The waiting is finally over. Congratulations! You have been accepted to graduate school and have one or more offers for admission to graduate study. It may take time for you to decide which to attend, but try to make decisions as you are able.
Don't Hold on to More Than One Acceptance
You may be fortunate enough to have been accepted to several programs. It may be tempting to wait to make a decision until you hear from all programs, but try not to hold more than one offer in hand. Why? Like you, other applicants are anxiously waiting to hear if they are admitted. However, some are waiting specifically for you to tell the admissions committee that you are not interested in their offer. Admissions committees send out acceptances as slots become available. The longer you hold on to an unwanted offer of admission the longer the next applicant waits for his or her acceptance letter, so keep that in consideration. Each time you get an offer, compare it with the one you have at hand and determine which to decline. Repeat this comparison process as you receive each new offer.
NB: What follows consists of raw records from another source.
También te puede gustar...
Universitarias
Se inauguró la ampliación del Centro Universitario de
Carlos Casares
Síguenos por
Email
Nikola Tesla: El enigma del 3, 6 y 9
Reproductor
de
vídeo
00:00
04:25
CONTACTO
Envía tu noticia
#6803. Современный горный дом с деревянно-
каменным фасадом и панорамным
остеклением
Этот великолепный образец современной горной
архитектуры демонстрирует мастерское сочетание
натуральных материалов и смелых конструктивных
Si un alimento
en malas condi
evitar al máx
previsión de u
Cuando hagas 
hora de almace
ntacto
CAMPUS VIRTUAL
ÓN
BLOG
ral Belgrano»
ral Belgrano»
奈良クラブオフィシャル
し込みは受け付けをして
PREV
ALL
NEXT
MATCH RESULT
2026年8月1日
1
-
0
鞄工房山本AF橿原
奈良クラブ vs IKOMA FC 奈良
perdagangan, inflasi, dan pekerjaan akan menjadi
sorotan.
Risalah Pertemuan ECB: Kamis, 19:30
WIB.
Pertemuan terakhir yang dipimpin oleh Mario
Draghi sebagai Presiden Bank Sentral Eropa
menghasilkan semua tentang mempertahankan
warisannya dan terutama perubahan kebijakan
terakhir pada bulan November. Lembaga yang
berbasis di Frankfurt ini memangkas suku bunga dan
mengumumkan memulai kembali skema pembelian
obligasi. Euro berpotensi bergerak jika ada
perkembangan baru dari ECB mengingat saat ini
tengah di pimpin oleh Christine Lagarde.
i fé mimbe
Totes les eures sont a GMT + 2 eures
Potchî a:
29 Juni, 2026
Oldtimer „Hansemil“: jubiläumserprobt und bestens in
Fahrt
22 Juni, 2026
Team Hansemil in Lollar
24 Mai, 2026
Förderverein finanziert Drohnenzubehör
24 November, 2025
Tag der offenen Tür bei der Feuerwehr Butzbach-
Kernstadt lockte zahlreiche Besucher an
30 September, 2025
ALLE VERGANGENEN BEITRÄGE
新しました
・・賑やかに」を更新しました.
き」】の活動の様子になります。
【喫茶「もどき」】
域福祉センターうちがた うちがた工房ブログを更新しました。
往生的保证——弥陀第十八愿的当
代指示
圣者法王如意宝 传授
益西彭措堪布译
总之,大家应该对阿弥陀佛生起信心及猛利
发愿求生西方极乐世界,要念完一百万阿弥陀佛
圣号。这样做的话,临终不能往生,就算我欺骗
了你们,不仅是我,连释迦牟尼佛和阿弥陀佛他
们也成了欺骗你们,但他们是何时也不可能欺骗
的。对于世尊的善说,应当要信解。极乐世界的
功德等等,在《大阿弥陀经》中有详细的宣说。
Admissions committees will appreciate your timeliness and honesty -- and they will be able to move on to the next candidate on their list. You hurt other candidates, your peers, by holding on to offers that you have no intention of accepting. Notify programs as soon as you realize that you'll decline their offer.
How do you decline an offer of admission? Send a short email thanking them for the offer and notifying them of your decision. Address the note to your contact person or to the entire graduate admissions committee, and simply explain your decision.
Pressure to Accept
You may find that some programs may pressure you to make a decision and accept their offer of admission before April 15. It's not appropriate for the committee to pressure you, so stand your ground (unless you're absolutely certain that it is the program for you). Remember that you're not obligated to make a decision until April 15. However, once you have accepted an offer of admission, remember that you are committed to that program. If you attempt to be released from an acceptance agreement, you might make waves and gain an unsavory reputation among graduate programs in your field (it is a very small world indeed) and among your faculty references.
When you are ready to accept an offer of admission, call or email your contact for the program. A short professional-looking note indicating that you've made your decision and are pleased to accept their offer of admission is enough. Excitement and enthusiasm are always welcomed by committees. After all, they want to be sure that they have selected the right candidates -- and professors are usually excited to add new students to their labs.